• Dokument:
◆ ◆ ◆ ◆ ◆

Dzisiejszy wpis poświęcę fitotermalnej masce do ciała rosyjskiej marki Bania Agafii. Przetestowałam ją zupełnie przez przypadek. Maska leży na mojej półce już od… hmm… trudno powiedzieć kiedy :). Nigdy nie miałam czasu jej przetestować, ponieważ preferuję szybko działające kosmetyki, a ten produkt należy trzymać na skórze przez przynajmniej 10 minut. Nie byłoby problemu, jeżeli byłaby to maseczka na twarz. Ale na ciało? Do tej pory nie potrafiłam sobie zorganizować 10 minut wolnego czasu na stanie w łazience nago z ciałem pokrytym maską – aż do teraz.
Wczoraj świętowałam Dzień Matki, jak pewnie większość z Was. Córeczka z pomocą taty zaprosiła mnie na kolację do naszej ulubionej restauracji. Pierwotnie miał być to obiad, natomiast skończyło się na kolacji. Wszystko przez naszą kochaną służbę zdrowia i ogromne kolejki. Mąż miał odebrać córcię z „placówki opiekuńczo-wychowawczej” koło godz. 16, a skończyło się na tym, że odebrał ją dopiero przed samym zamknięciem, czyli 3 godziny później. Ja oczywiście czekałam na nich w domu, aż po mnie przyjadą i pojedziemy świętować. Czekałam i czekałam i nudziłam się okropnie. Nie wiedziałam, co ze sobą zrobić. Pierwszy raz od nie pamiętam kiedy miałam wolne 2 godziny i zupełnie nie miałam na nie pomysłu. Gdy mąż poinformował mnie, że sprawa w przychodni się przeciąga, to postanowiłam sobie jakość zorganizować czas i przypomniałam sobie o fitotermalnej, wzmacniająco-odżywiającej masce do ciała Bania Agafii, którą powinnam przetestować już dawno temu. W ten oto sposób, w dniu wczorajszym świętowałam Dzień Matki kulinarnie i kosmetycznie :). Takie dni powinny zdarzać się częściej!

◆ ◆ ◆ ◆ ◆

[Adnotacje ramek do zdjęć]
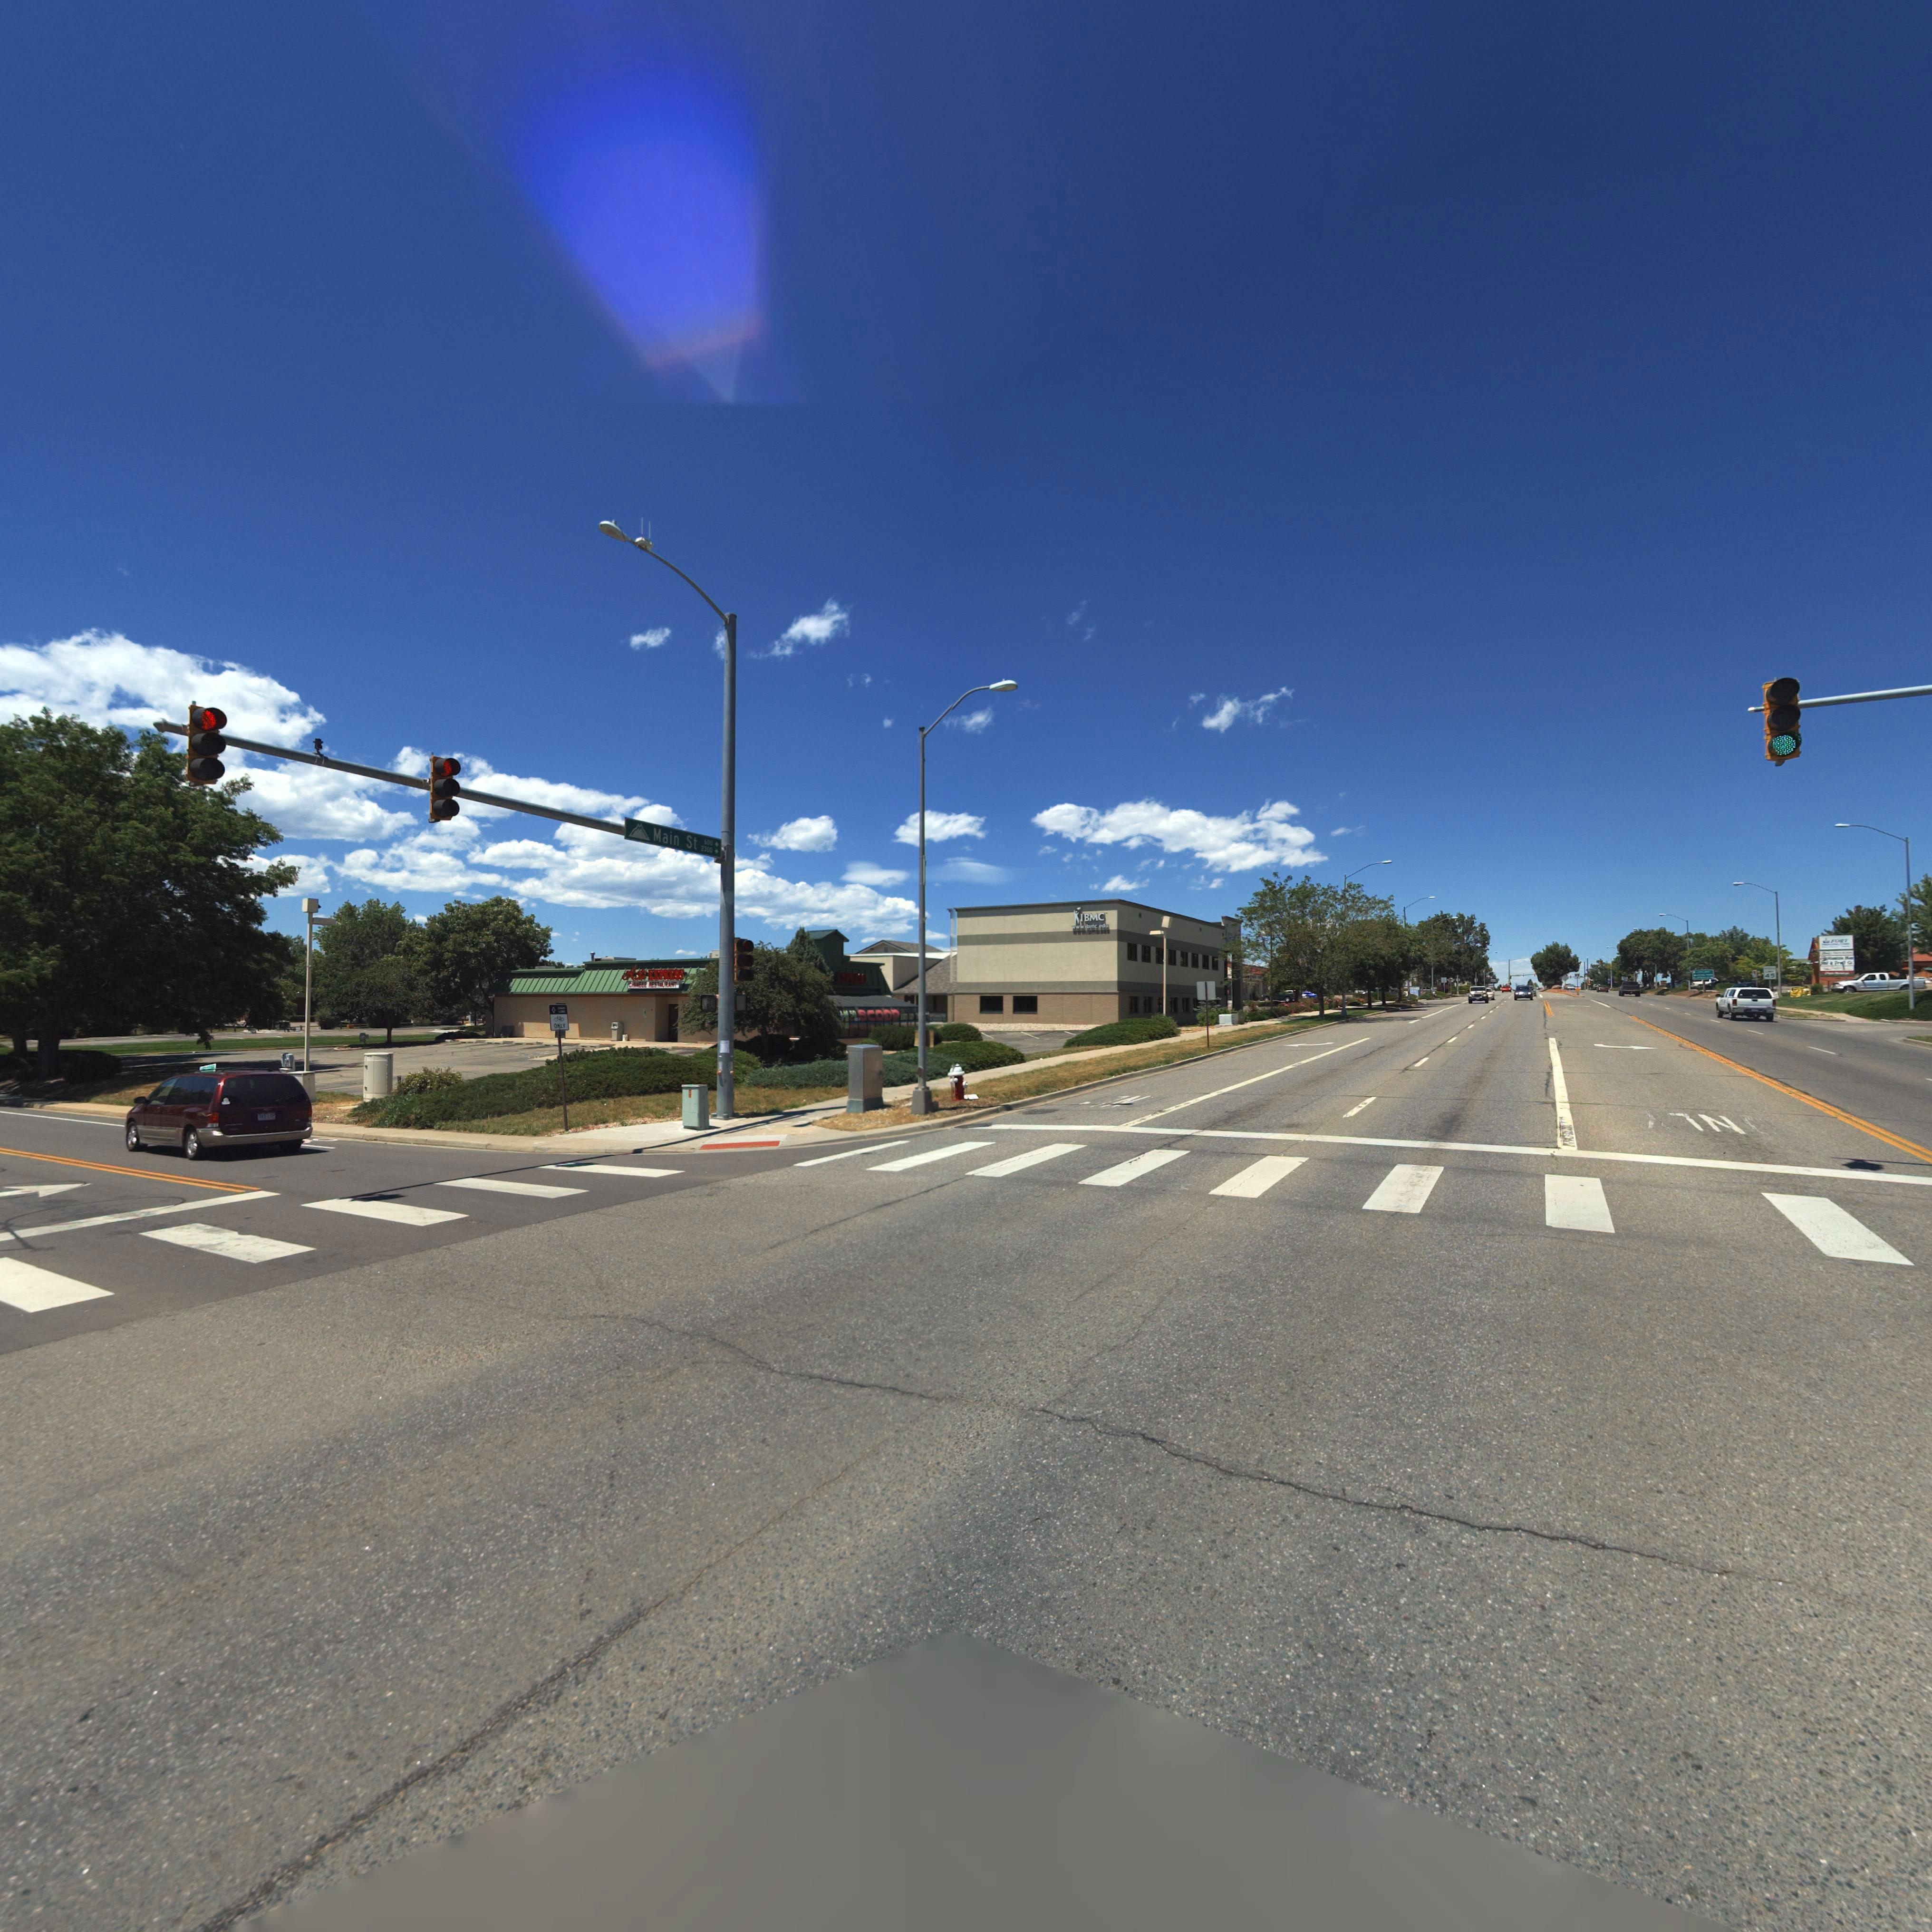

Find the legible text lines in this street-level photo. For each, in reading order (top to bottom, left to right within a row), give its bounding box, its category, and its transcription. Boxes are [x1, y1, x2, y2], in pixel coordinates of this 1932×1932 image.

[653, 827, 697, 850] StreetName: Main St
[704, 839, 713, 846] StreetNumberRange: 600
[700, 845, 720, 854] StreetNumberRange: 2300->
[1080, 912, 1104, 922] BusinessName: IBMC
[621, 964, 684, 981] BusinessName: Ali EXPRESS
[836, 972, 867, 984] BusinessName: EXPRESS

◆ ◆ ◆ ◆ ◆

• Zadania do wykonania:
- 1) Proszę wypisać dokładnie fragment wpisu o masce do ciała od „Dzisiejszy wpis poświęcę” aż do „aż do teraz.” włącznie.
- 2) Proszę podać dalszy ciąg wpisu o masce do ciała, rozpoczynając tuż po jego ostatnim zdaniu.

• Odpowiedzi do zadań:
- 1)
Dzisiejszy wpis poświęcę fitotermalnej masce do ciała rosyjskiej marki Bania Agafii. Przetestowałam ją zupełnie przez przypadek. Maska leży na mojej półce już od… hmm… trudno powiedzieć kiedy :). Nigdy nie miałam czasu jej przetestować, ponieważ preferuję szybko działające kosmetyki, a ten produkt należy trzymać na skórze przez przynajmniej 10 minut. Nie byłoby problemu, jeżeli byłaby to maseczka na twarz. Ale na ciało? Do tej pory nie potrafiłam sobie zorganizować 10 minut wolnego czasu na stanie w łazience nago z ciałem pokrytym maską – aż do teraz.

- 2)
Test – Fitotermalna Maska do ciała Bania Agafii, wzmacniająco – odmładzająca
1. Kolor i konsystencja
Pierwsze, na co zwróciłam uwagę to kolor maski. Zachwycający! Pastelowy odcień fioletu poprawił mój nastrój w zaledwie kilka chwil. Maska ma przyjemną kremową konsystencję i dobrze rozprowadza się po ciele. Została stworzona na bazie syberyjskich ziół, by wzmocnić i odmłodzić organizm.
2. Działanie
Maskę należy nałożyć na wilgotne ciało, zaraz po prysznicu – tak też zrobiłam. Po chwili poczułam przyjemne rozgrzanie i delikatne mrowienie. Spodziewałam się tego, bo tak właśnie działają maski fitotermalne. Przyspieszają krążenie krwi, delikatnie rozgrzewają naskórek, dzięki czemu wszelkie substancje odżywcze zawarte w masce mogą efektywniej wniknąć w głąb naskórka. Bardzo lubię tego typu produkty. Zazwyczaj stosuję je na noc, ale wczoraj było inaczej. Efekt rozgrzania utrzymywał się przez kilka godzin, co bardzo mi odpowiadało, bo wczorajszy dzień był u nas wyjątkowo paskudny. Padało i wiało, było dość chłodno i bardzo ponuro. Przynajmniej moje ciało czuło się jak na wakacjach w Egipcie 🙂
3. Właściwości
Maska poprawia przemianę materii w skórze i spowalnia procesy starzeniowe. Zawiera flawonoidy, kwasy organiczne i fitosteryny, które chronią naskórek przed szkodliwymi czynnikami zewnętrznymi. Maska delikatnie rozszerza pory, dzięki czemu toksyny zostają skuteczniej wydalone z organizmu. Zawiera naturalne oregano, które działa przeciwzapalnie i organiczny olej z wiesiołka o działaniu regeneracyjnym. Widoczną poprawę jakości skóry zauważamy już po zmyciu produktu. Ciało jest miękkie, gładkie i dobrze nawilżone.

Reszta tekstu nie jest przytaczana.